A People's Guide to Capitalism
“Thier’s urgently needed book strips away jargon to make Marx’s essential work accessible to today’s diverse mass movements,” according to Sarah Leonard of The Nation. In this comprehensive and approachable guide to an alternative economic theory, the author helps to explore the inequality that seems to be so baked into capitalism, and how we can combat it effectively.
“We will need books like A People’s Guide to help us make sense of the root causes of the financial crises that shape so many of our struggles today.” (Keeanga-Yamahtta Taylor, author of Race for Profit)
Capitalism's Crisis Deepens
Richard D. Wolff has been called the “leading socialist economist in the country,” and in the urgent and highly readable essays collected here, he argues that the crisis which gave rise to the Great Recession is not a thing that we have left in the past, but an ongoing series of systemic failings that may yet lead to even greater inequality and economic collapse in the future.
Economics for the Rest of Us
“Adler’s frustration with wrongheaded economic thinking is as entertaining as it is thought provoking,” writes Publishers Weekly, describing this lively collection of case studies which make the argument that inequality is not an unintentional by-product of capitalism, but something that is baked into much of modern economic thought.

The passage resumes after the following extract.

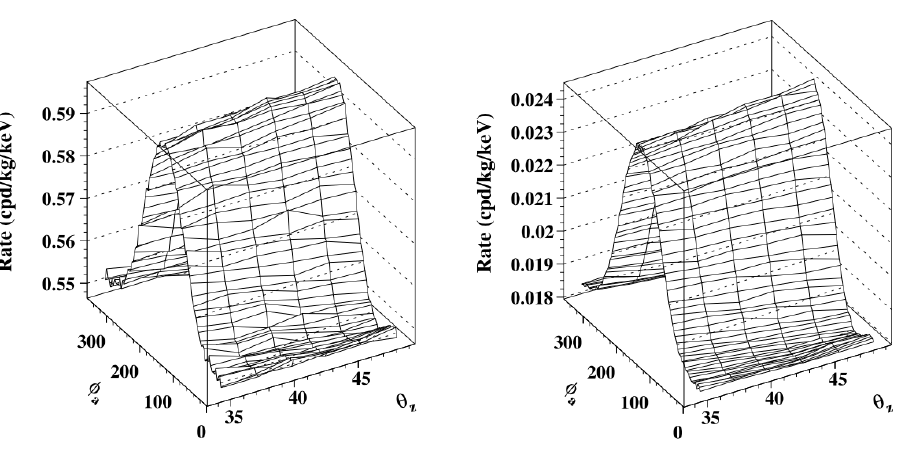
Figure 6. Example of expected rate for the case of a dark matter particle of 50 GeV mass inducing nuclear recoils and ξσ p = 5 × 10 − 5 pb in the scenario considered in [48]. The dependences of the expected rates in the (2–3) keV (left) and (6–7) keV (right) energy windows are shown as a function of the detector’s (or Earth’s) possible velocity directions. There is a strong dependence on the “polar– azimuth” φ a that induces a diurnal variation of the rate [50]. See text for details. Reprinted from Ref. [48] with Copyright Permission from The European Physical Journal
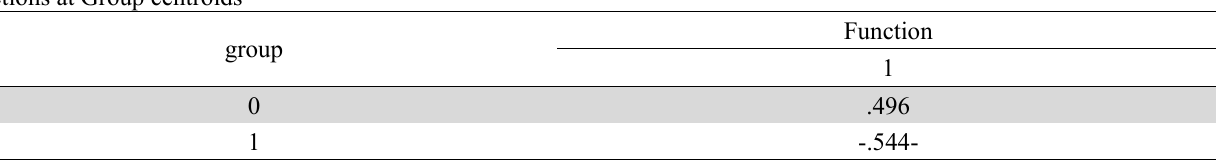
Classification Results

Making the case for a more just economic system, Adler argues that economics has become the “science” of the rich, justifying some of the cruelest policies imaginable while exacerbating gaps between the “haves” and the “have-nots.”
Inside Job
In the 1970s, sweeping financial deregulation allowed savings and loan institutions to put their assets—which were insured by taxpayer money—into new and risky ventures. This also opened the door for a variety of shady dealings which led to a nationwide savings and loan scandal that saw half the nation’s S&L institutions insolvent in less than ten years.
Written by industry insiders, this captivating look at how it happened – and how it might happen again – remains “hard to put down” (Library Journal) and unfortunately topical, even decades later.
The Lords of Creation
First published in 1935, when the Great Depression was still vivid, this “stimulating” (Kirkus Reviews) account of the people and events that led to the stock market collapse of 1929 and shaped American finance into the present day remains as readable and as urgent today as it was then.
As the financial inequality shepherded by these early “lords of creation” of the late 19th and early 20th centuries continues to affect us today, and we seem to be trapped in a downward spiral of boom and bust, the lessons of the Great Depression and America’s first one percent remain vital to our lives and our future.
A History of the World in Seven Cheap Things
Global climate change and ecological and environmental collapse are among the most pressing crises that threaten not only global economies but life on earth.
In this “intriguing approach to analyzing today’s planetary emergencies,” (Library Journal) authors Raj Patel and Jason W. Moore peel back the economic underpinnings of many of the world’s ecological and environmental crises, and show how the former invariably affects the latter in an “informed, sometimes acute, polemic against capitalism’s half-millennium of colonial exploitation.” (Nature)
Misbehaving: The Making of Behavioral Economics
“Antic” is not a word that can normally be associated with books on the economy, yet that’s exactly what many of the anecdotes in Richard Thaler’s book, which won the Nobel Prize in Economics, are. As Thaler attempts to upend decades of economic theory with the notion that economic decisions are not made by “rational actors” but by imperfect individuals operating under a host of biases and pressures never accounted for by economists, he also helps to illuminate how our understanding of the economy works – and where it doesn’t.